People vs. “The Masses”
February 10, 2020
THE Christmas Eve radio address of Pope Pius XII in 1944 contains wise observations and warnings about modern democracy:
[T]he state does not contain in itself and does not mechanically bring together in a given territory a shapeless mass of individuals.
It is, and should in practice be, the organic and organizing unity of a real people. The people, and a shapeless multitude (or, as it is called, “the masses”) are two distinct concepts.
The people lives and moves by its own life energy; the masses are inert of themselves and can only be moved from outside. The people lives by the fullness of life in the men that compose it, each of whom—at his proper place and in his own way—is a person conscious of his own responsibility and of his own views.
The masses, on the contrary, wait for the impulse from outside, an easy plaything in the hands of anyone who exploits their instincts and impressions; ready to follow in turn, today this flag, tomorrow another.
From the exuberant life of a true people, an abundant rich life is diffused in the state and all its organs, instilling into them with a vigor that is always renewing itself, the consciousness of their own responsibility, the true instinct for the common good.
The elementary power of the masses, deftly managed and employed, the state also can utilize: in the ambitious hands of one or of several who have been artificially brought together for selfish aims, the state itself, with the support of the masses, reduced to the minimum status of a mere machine, can impose its whims on the better part of the real people: the common interest remains seriously, and for a long time, injured by this process, and the injury is very often hard to heal.
Hence follows clearly another conclusion: the masses—as we have just defined them—are the capital enemy of true democracy and of its ideal of liberty and equality.
In a people worthy of the name, the citizen feels within him the consciousness of his personality, of his duties and rights, of his own freedom joined to respect for the freedom and dignity of others.
In a people worthy of the name all inequalities based not on whim but on the nature of things, inequalities of culture, possessions, social standing—without, of course, prejudice to justice and mutual charity—do not constitute any obstacle to the existence and the prevalence of a true spirit of union and brotherhood.
On the contrary, so far from impairing civil equality in any way, they give it its true meaning; namely, that, before the state everyone has the right to live honorably his own personal life in the place and under the conditions in which the designs and dispositions of Providence have placed him.
As against this picture of the democratic ideal of liberty and equality in a people’s government by honest and far-seeing men, what a spectacle is that of a democratic state left to the whims of the masses:
Liberty, from being a moral duty of the individual becomes a tyrannous claim to give free rein to a man’s impulses and appetites to the detriment of others.

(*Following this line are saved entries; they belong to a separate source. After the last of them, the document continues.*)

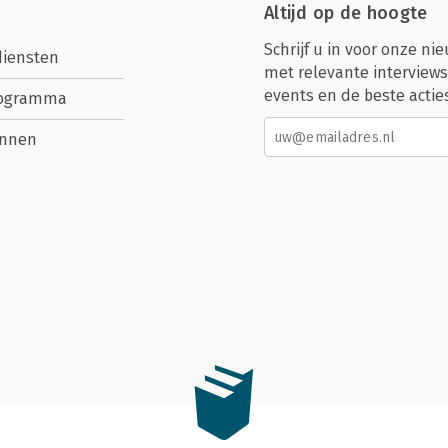
Altijd op de hoogte
Schrijf u in voor onze nie
diensten
met relevante interviews
events en de beste actie
rogramma
nnen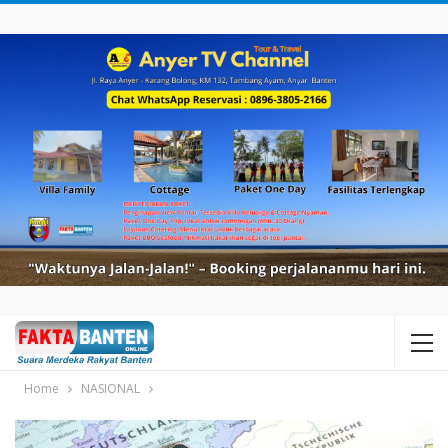
Home
NASIONAL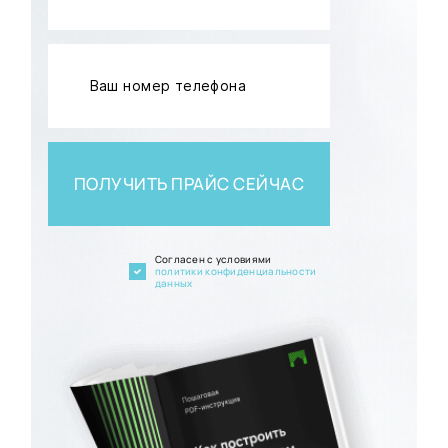
ПОЛУЧИТЬ ПРАЙС СЕЙЧАС
Cогласен с условиями
политики конфиденциальности
данных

Equality degenerates to a mechanical level, a colorless uniformity the sense of true honor, of personal activity, or respect for tradition, of dignity—in a word all that gives life its worth— gradually fades away and disappears.
And the only survivors are, on the one hand, the victims deluded by the specious mirage of democracy, naively taken for the genuine spirit of democracy, with its liberty and equality; and on the other, the more or less numerous exploiters, who have known how to use the power of money and of organization, in order to secure a privileged position above the others, and have gained power.